The main goal of this project was to use a neural network to predict from the current-match endpoint if a team was going to win or lose its game. Since URF is quite unbalanced the result could be good.
You have to insert your key in getid/getid.py, getMatch/getMatch.py and learning/app.py depending on what you want to test. (there is a line in each of theses files with key = "INSERT KEY")
There is 4 folder each one corresponding to a script :
This script grab from the api endpoint the bucket of match. It tries every 5 minutes to grab all the buckets from the last 8 hours(if they haven't been already downlaoded). It does all the request with some delay to be sure to respect the api limit.
I got 4108 buckets, this number corresponds to a bit more than 14 days which must almost be all the bucket made available.
I forgot to mention that I only grabbed the buckets for euw but I could have launched the script for each region.
All the files are put in the subfolder euw/ as a json file.
This script get all the ids from each bucket grab by the previous script and retrieve all the corresponding data from the match endpoint and save them in a file named by the id.
Like the previous script this script run continuously for the 15 days and I got 37238 match, which represent around 1G of data.URFOracle
In this folder you have two scripts : learning.py which use all the data grabed to teach a neural network how to predict the winner and app.py a small website that use the network to predict the result from the current-match endpoint. The network file is used to store the neural network thanls to pickle python lib.
The input dataset for the neural network is only the champs chosen and the summoners, I would have eant to use also the masteries bans, and runes but I didn't had the time. Rigth now I only managed to get a 47% error which is better than answering at random but it wouldn't be noticeable for a human being.
The main problem I get from using a neural network is that it works well with continuous data and not so well with discrete data(which is waht I have). To avoid the problem instead of having an input champ1 containing the id of the first champion. I used N inputs where N is the total number of champ. And among theses inputs only one is put to one, the one corresponding to the first champion. All the others are put to zero. And you have this for all the 10 champs and I did the same for the summoners.
Since I was too lazy to find the number of Champ, the number of real input for each input is computed dynamically from the dataset. This is also good because it is quite simple to add more input.

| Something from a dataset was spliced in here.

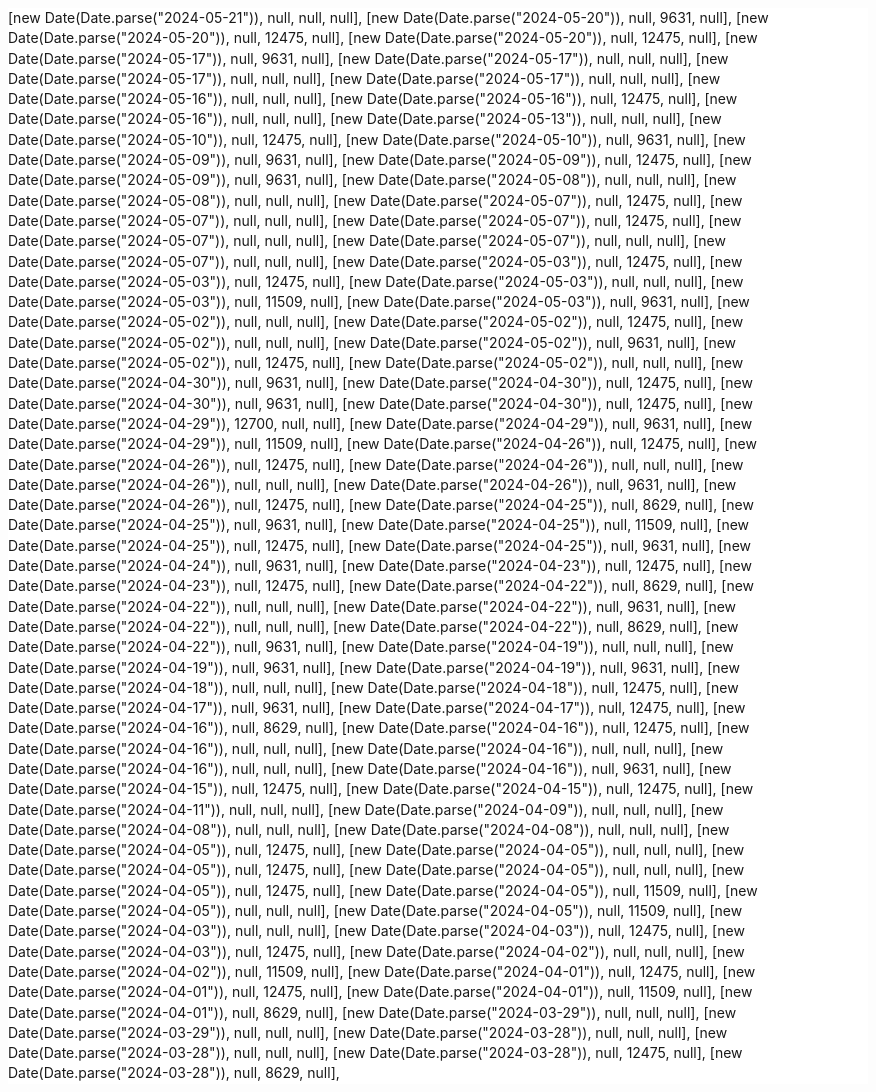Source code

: [new Date(Date.parse("2024-05-21")), null, null, null], [new Date(Date.parse("2024-05-20")), null, 9631, null], [new Date(Date.parse("2024-05-20")), null, 12475, null], [new Date(Date.parse("2024-05-20")), null, 12475, null], [new Date(Date.parse("2024-05-17")), null, 9631, null], [new Date(Date.parse("2024-05-17")), null, null, null], [new Date(Date.parse("2024-05-17")), null, null, null], [new Date(Date.parse("2024-05-17")), null, null, null], [new Date(Date.parse("2024-05-16")), null, null, null], [new Date(Date.parse("2024-05-16")), null, 12475, null], [new Date(Date.parse("2024-05-16")), null, null, null], [new Date(Date.parse("2024-05-13")), null, null, null], [new Date(Date.parse("2024-05-10")), null, 12475, null], [new Date(Date.parse("2024-05-10")), null, 9631, null], [new Date(Date.parse("2024-05-09")), null, 9631, null], [new Date(Date.parse("2024-05-09")), null, 12475, null], [new Date(Date.parse("2024-05-09")), null, 9631, null], [new Date(Date.parse("2024-05-08")), null, null, null], [new Date(Date.parse("2024-05-08")), null, null, null], [new Date(Date.parse("2024-05-07")), null, 12475, null], [new Date(Date.parse("2024-05-07")), null, null, null], [new Date(Date.parse("2024-05-07")), null, 12475, null], [new Date(Date.parse("2024-05-07")), null, null, null], [new Date(Date.parse("2024-05-07")), null, null, null], [new Date(Date.parse("2024-05-07")), null, null, null], [new Date(Date.parse("2024-05-03")), null, 12475, null], [new Date(Date.parse("2024-05-03")), null, 12475, null], [new Date(Date.parse("2024-05-03")), null, null, null], [new Date(Date.parse("2024-05-03")), null, 11509, null], [new Date(Date.parse("2024-05-03")), null, 9631, null], [new Date(Date.parse("2024-05-02")), null, null, null], [new Date(Date.parse("2024-05-02")), null, 12475, null], [new Date(Date.parse("2024-05-02")), null, null, null], [new Date(Date.parse("2024-05-02")), null, 9631, null], [new Date(Date.parse("2024-05-02")), null, 12475, null], [new Date(Date.parse("2024-05-02")), null, null, null], [new Date(Date.parse("2024-04-30")), null, 9631, null], [new Date(Date.parse("2024-04-30")), null, 12475, null], [new Date(Date.parse("2024-04-30")), null, 9631, null], [new Date(Date.parse("2024-04-30")), null, 12475, null], [new Date(Date.parse("2024-04-29")), 12700, null, null], [new Date(Date.parse("2024-04-29")), null, 9631, null], [new Date(Date.parse("2024-04-29")), null, 11509, null], [new Date(Date.parse("2024-04-26")), null, 12475, null], [new Date(Date.parse("2024-04-26")), null, 12475, null], [new Date(Date.parse("2024-04-26")), null, null, null], [new Date(Date.parse("2024-04-26")), null, null, null], [new Date(Date.parse("2024-04-26")), null, 9631, null], [new Date(Date.parse("2024-04-26")), null, 12475, null], [new Date(Date.parse("2024-04-25")), null, 8629, null], [new Date(Date.parse("2024-04-25")), null, 9631, null], [new Date(Date.parse("2024-04-25")), null, 11509, null], [new Date(Date.parse("2024-04-25")), null, 12475, null], [new Date(Date.parse("2024-04-25")), null, 9631, null], [new Date(Date.parse("2024-04-24")), null, 9631, null], [new Date(Date.parse("2024-04-23")), null, 12475, null], [new Date(Date.parse("2024-04-23")), null, 12475, null], [new Date(Date.parse("2024-04-22")), null, 8629, null], [new Date(Date.parse("2024-04-22")), null, null, null], [new Date(Date.parse("2024-04-22")), null, 9631, null], [new Date(Date.parse("2024-04-22")), null, null, null], [new Date(Date.parse("2024-04-22")), null, 8629, null], [new Date(Date.parse("2024-04-22")), null, 9631, null], [new Date(Date.parse("2024-04-19")), null, null, null], [new Date(Date.parse("2024-04-19")), null, 9631, null], [new Date(Date.parse("2024-04-19")), null, 9631, null], [new Date(Date.parse("2024-04-18")), null, null, null], [new Date(Date.parse("2024-04-18")), null, 12475, null], [new Date(Date.parse("2024-04-17")), null, 9631, null], [new Date(Date.parse("2024-04-17")), null, 12475, null], [new Date(Date.parse("2024-04-16")), null, 8629, null], [new Date(Date.parse("2024-04-16")), null, 12475, null], [new Date(Date.parse("2024-04-16")), null, null, null], [new Date(Date.parse("2024-04-16")), null, null, null], [new Date(Date.parse("2024-04-16")), null, null, null], [new Date(Date.parse("2024-04-16")), null, 9631, null], [new Date(Date.parse("2024-04-15")), null, 12475, null], [new Date(Date.parse("2024-04-15")), null, 12475, null], [new Date(Date.parse("2024-04-11")), null, null, null], [new Date(Date.parse("2024-04-09")), null, null, null], [new Date(Date.parse("2024-04-08")), null, null, null], [new Date(Date.parse("2024-04-08")), null, null, null], [new Date(Date.parse("2024-04-05")), null, 12475, null], [new Date(Date.parse("2024-04-05")), null, null, null], [new Date(Date.parse("2024-04-05")), null, 12475, null], [new Date(Date.parse("2024-04-05")), null, null, null], [new Date(Date.parse("2024-04-05")), null, 12475, null], [new Date(Date.parse("2024-04-05")), null, 11509, null], [new Date(Date.parse("2024-04-05")), null, null, null], [new Date(Date.parse("2024-04-05")), null, 11509, null], [new Date(Date.parse("2024-04-03")), null, null, null], [new Date(Date.parse("2024-04-03")), null, 12475, null], [new Date(Date.parse("2024-04-03")), null, 12475, null], [new Date(Date.parse("2024-04-02")), null, null, null], [new Date(Date.parse("2024-04-02")), null, 11509, null], [new Date(Date.parse("2024-04-01")), null, 12475, null], [new Date(Date.parse("2024-04-01")), null, 12475, null], [new Date(Date.parse("2024-04-01")), null, 11509, null], [new Date(Date.parse("2024-04-01")), null, 8629, null], [new Date(Date.parse("2024-03-29")), null, null, null], [new Date(Date.parse("2024-03-29")), null, null, null], [new Date(Date.parse("2024-03-28")), null, null, null], [new Date(Date.parse("2024-03-28")), null, null, null], [new Date(Date.parse("2024-03-28")), null, 12475, null], [new Date(Date.parse("2024-03-28")), null, 8629, null],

To implement the neural network I used a machine learning python library : pyBrain. I run the learning on the 37000 match with 40 internal neurones. I let the learning run for several hours. I did not made as many tests as I wanted to get the best number of neuron and layer.
The website is implemented inFlask a python web framework and is really simple.
The last folder is a simple script that compute the statistic of win for each champ from the big dataset I grabed. It was interesting to do that to check that it make sense to hope that some broken champ could lead a team to the victory. In the fact the stat does not mean that a champ is better that an other but that if you have this champ in your team you have more chance to win. But it could just mean that good players are more likely to choose this champ and they are also more likely to win since they are good. There is a lot of scenari like that. But for my purpose I don't care to know if a champ is broken I just want to know the chance of winning whatever are the reason.
So for the stat I have a stat.py script that compute the percentage used and win rate for each champ and save it into data.js. And then I have a index.html file that used the data.js and display the data with a homemade css in a not so fancy way. But you can see that some champ have really good chance of winning and there is almost no correlation between the win rate and the usage rate.
To conclude a lot more could have been done, to improve the result of the neural network mainly by adding some inputs. But then the input size would have been very big and the bigger it is the longer it takes to make some test to see what is the best configuation and I did not had time for that. At least you get the idea of what I wanted to do and the feasability but not so good result.